D’abord, il faut rappeler que le parti de Soumeylou Boubèye Maïga s’est, dans le cadre des élections législatives, beaucoup battu pour obtenir au moins cinq députés en vue de constituer son groupe parlementaire. Mais le parti n’a finalement eu à son compteur que quatre élus dont deux élus à Macina (Aboubacar Bah et Lassana Koné), un à Kayes (Modibo Sogoré, transfuge du PDES) et un autre à Bankass (Idrissa Sankaré), non moins président de la Commission lois de l’Assemblée nationale et Secrétaire chargé des questions électorales du parti.
«Alliés à IBK et non au RPM»
Avec la revue à la hausse du nombre de députés pour former un groupe parlementaire (de 5 à 10), les quatre députés ASMA se sont montré réticents à intégrer le groupe APM, redoutant une perte totale de leur identité. Ils ont alors tenté de former un groupe autonome (à l’image de l’ADEMA et de FARE-SADI) avec les 5 députés de la CODEM et le député de Douentza, Ilias Goro. Mais, ils en ont rapidement été dissuadés par des cadres du RPM. Et leur président, le ministre Boubèye, a entériné cette position en prenant soin d’insister sur son discours favori : « Nous sommes alliés à IBK et non au RPM ! ». Comme pour dire qu’aucune attitude du RPM ne pouvait pousser son parti à quitter la coalition de soutien au chef de l’Etat. Sauf celle du locataire de Koulouba lui-même.
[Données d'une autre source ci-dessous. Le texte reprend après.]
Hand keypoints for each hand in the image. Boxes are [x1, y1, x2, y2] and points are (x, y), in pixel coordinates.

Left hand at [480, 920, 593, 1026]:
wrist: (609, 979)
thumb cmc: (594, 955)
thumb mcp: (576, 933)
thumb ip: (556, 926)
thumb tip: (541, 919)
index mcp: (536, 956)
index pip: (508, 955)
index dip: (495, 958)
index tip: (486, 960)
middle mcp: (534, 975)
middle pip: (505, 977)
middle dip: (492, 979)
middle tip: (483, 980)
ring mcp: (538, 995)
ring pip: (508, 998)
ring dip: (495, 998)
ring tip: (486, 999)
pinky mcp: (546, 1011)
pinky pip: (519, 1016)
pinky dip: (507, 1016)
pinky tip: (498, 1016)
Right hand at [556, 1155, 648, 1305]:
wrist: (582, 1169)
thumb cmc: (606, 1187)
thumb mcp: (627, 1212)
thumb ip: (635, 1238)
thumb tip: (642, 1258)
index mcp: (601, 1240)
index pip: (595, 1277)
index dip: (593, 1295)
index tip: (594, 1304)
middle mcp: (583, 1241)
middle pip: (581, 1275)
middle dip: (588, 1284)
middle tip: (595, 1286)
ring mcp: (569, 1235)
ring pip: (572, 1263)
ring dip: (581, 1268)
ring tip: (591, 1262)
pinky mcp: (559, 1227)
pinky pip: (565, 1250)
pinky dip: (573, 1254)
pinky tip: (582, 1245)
Aujourd’hui, la gestion faite des derniers événements de Kidal et cette démission du ministre de la Défense peuvent-elles être interprétées comme une volonté d’IBK de lâcher Boubèye ? Cette brouille (c’est un euphémisme) scelle-t-elle un divorce entre les deux hommes ? Rien n’est moins sûr. Ce qui l’est en revanche, c’est que Boubèye apparaît comme une tête brulée dans la sphère politique nationale, un véritable dur à cuire au sein du pouvoir d’IBK.
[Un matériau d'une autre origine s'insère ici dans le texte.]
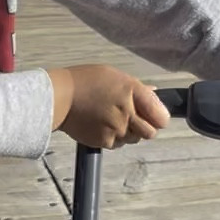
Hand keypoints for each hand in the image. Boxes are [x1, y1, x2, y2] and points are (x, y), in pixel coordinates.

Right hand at [48, 64, 170, 150]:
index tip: (155, 117)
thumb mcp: (114, 75)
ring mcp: (116, 129)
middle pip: (150, 132)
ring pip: (134, 139)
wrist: (58, 97)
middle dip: (145, 127)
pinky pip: (117, 144)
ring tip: (111, 118)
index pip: (161, 117)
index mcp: (133, 91)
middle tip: (132, 118)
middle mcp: (127, 112)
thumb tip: (154, 93)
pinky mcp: (104, 141)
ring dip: (128, 132)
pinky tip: (102, 125)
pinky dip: (113, 138)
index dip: (160, 118)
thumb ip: (137, 87)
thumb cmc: (84, 81)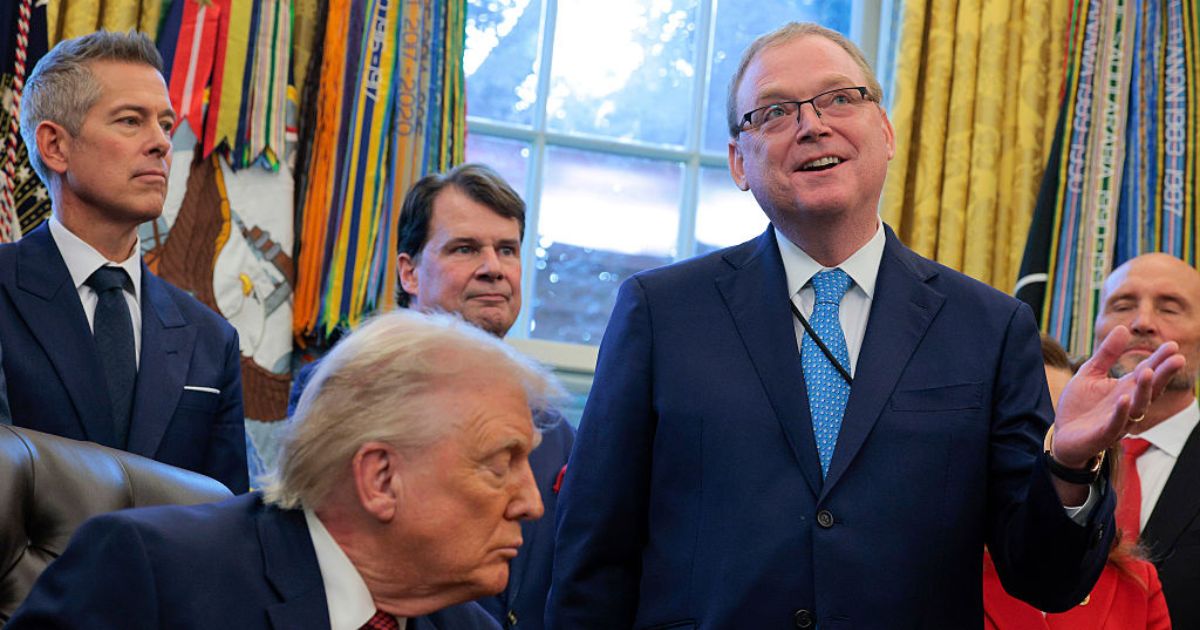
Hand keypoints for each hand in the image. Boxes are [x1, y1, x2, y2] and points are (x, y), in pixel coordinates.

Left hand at [1051, 325, 1184, 468]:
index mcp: (1126, 389)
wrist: (1062, 437)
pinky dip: (1121, 412)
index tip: (1173, 345)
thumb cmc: (1080, 405)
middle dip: (1163, 374)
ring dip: (1144, 390)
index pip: (1147, 372)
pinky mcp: (1104, 434)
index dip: (1159, 360)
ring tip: (1147, 371)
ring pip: (1137, 406)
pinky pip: (1116, 424)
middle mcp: (1128, 405)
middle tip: (1177, 358)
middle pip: (1150, 389)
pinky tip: (1124, 398)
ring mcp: (1118, 420)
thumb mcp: (1090, 373)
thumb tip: (1123, 328)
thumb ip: (1107, 354)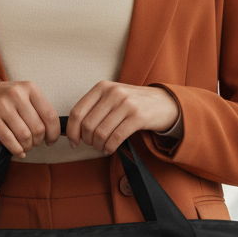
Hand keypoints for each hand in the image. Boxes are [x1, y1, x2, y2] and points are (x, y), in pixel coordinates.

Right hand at [0, 79, 60, 158]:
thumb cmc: (4, 98)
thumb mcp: (23, 95)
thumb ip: (39, 109)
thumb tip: (55, 132)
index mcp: (30, 88)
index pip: (50, 115)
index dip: (54, 133)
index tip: (51, 140)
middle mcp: (17, 94)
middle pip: (38, 128)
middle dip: (39, 141)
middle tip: (35, 143)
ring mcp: (2, 105)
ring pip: (24, 135)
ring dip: (28, 146)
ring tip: (26, 146)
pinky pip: (9, 139)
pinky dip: (16, 149)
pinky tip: (18, 151)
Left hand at [65, 82, 179, 155]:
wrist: (165, 103)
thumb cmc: (134, 103)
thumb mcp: (113, 97)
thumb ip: (94, 108)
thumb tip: (72, 129)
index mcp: (102, 87)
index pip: (77, 112)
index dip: (72, 131)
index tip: (73, 142)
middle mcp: (113, 93)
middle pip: (88, 125)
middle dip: (87, 141)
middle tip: (92, 145)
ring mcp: (126, 103)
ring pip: (101, 133)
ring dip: (98, 146)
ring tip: (102, 148)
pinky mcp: (138, 116)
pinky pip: (116, 137)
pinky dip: (109, 147)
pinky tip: (110, 149)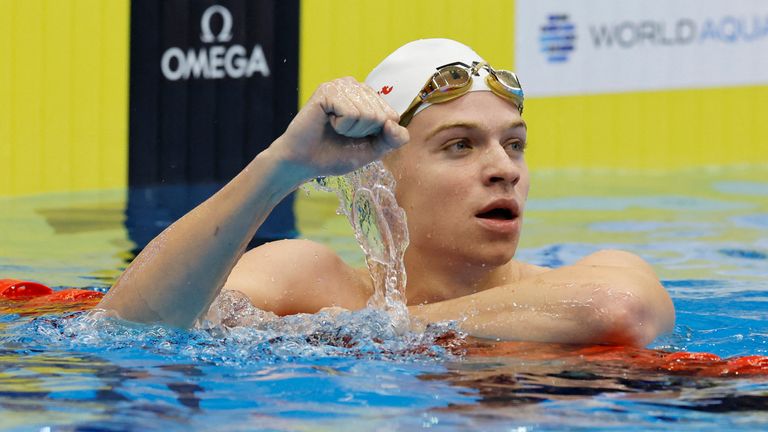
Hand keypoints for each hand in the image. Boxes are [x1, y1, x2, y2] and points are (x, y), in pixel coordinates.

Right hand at [269, 77, 409, 178]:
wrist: (304, 162)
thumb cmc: (335, 155)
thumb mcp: (372, 150)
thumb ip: (392, 140)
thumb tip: (394, 122)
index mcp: (368, 97)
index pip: (392, 116)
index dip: (376, 135)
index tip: (355, 137)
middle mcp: (355, 86)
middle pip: (381, 115)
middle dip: (363, 133)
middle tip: (342, 134)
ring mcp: (341, 85)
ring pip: (368, 113)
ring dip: (351, 130)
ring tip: (334, 129)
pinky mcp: (328, 90)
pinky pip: (351, 112)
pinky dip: (341, 126)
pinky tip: (327, 123)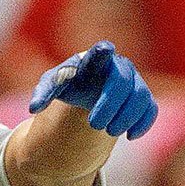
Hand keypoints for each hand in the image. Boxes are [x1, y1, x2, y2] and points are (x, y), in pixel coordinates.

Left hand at [29, 40, 157, 139]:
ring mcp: (135, 81)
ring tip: (109, 131)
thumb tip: (33, 108)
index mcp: (95, 60)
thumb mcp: (53, 86)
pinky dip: (142, 124)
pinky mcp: (143, 98)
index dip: (102, 52)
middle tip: (94, 125)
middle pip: (121, 81)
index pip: (99, 53)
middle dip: (109, 104)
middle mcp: (119, 66)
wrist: (91, 90)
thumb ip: (44, 93)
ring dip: (126, 118)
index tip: (105, 48)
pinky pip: (151, 109)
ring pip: (140, 97)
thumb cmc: (71, 84)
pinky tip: (130, 136)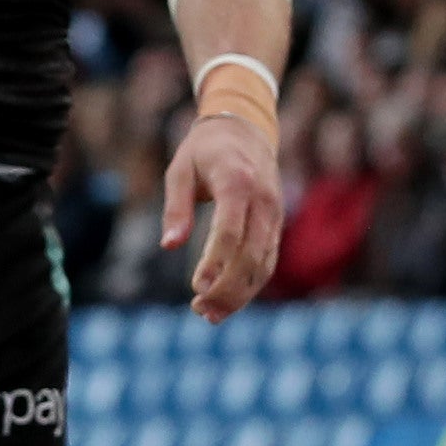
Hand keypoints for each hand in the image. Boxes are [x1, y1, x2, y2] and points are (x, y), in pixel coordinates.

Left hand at [165, 109, 285, 320]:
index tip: (197, 287)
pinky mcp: (276, 225)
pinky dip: (250, 285)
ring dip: (240, 293)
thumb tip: (169, 246)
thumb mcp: (179, 171)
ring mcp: (274, 214)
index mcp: (238, 182)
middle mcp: (263, 201)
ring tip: (211, 315)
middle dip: (228, 287)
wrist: (246, 130)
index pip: (230, 230)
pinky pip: (268, 260)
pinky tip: (229, 302)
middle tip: (200, 309)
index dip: (215, 262)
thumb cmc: (204, 151)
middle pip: (251, 254)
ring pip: (264, 263)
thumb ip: (176, 209)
La majorité présidentielle à l’épreuve
L’homme avait été pressenti un moment comme Premier ministre avant la nomination d’Oumar Tatam Ly Faut-il rappeler que Soumeylou est l’ancien 4ème vice-président de l’ADEMA et candidat malheureux à la présidentielle de 2007, candidat aux primaires de l’ADEMA pour la présidentielle de 2013, avant de quitter avec fracas ce parti pour créer l’ASMA et soutenir le candidat IBK ? Par ailleurs, il est de notoriété publique que le parti de Soumeylou Boubèye Maïga a fait un progrès fulgurant en terme d’implantation, avec dit-on, un important ralliement d’élus locaux venant d’autres formations politiques. Ce qui pousse certains analystes à classer l’ASMA-CFP comme le deuxième plus important allié politique du RPM, après la CODEM (5 députés) au sein du groupe parlementaire Alliance pour le Mali (APM).
Ce rappel pour expliquer que ce qui apparaît désormais comme un clash entre le duo IBK-Mara et Soumeylou Boubèye Maïga va impacter certainement sur le fonctionnement de la majorité présidentielle. L’ASMA-CFP a deux alternatives : conforter sa logique de s’affranchir vis-à-vis du parti présidentiel en quittant l’APM ou au pire des cas virer à l’opposition.
Dans le premier cas, l’ASMA-CFP peut d’abord opter pour le renforcement des non-inscrits à l’Assemblée nationale avant de démarcher éventuellement des députés en vue de constituer un nouveau groupe parlementaire. Vu les frustrations de plusieurs alliés politiques du RPM à Bagadadji, cette option doit être prise au sérieux. Mais, si le clash entre IBK et Boubèye est très profond, le président de l’ASMA peut, après concertations avec ses principaux lieutenants, décider carrément de quitter la majorité présidentielle pour animer l’opposition. Ce qui sera un coup dur pour le pouvoir d’Ibrahim Boubacar Kéita.
Gageons que le contexte de fragilité politico-institutionnelle dans lequel le Mali vit actuellement n’en ressentira aucun… coup.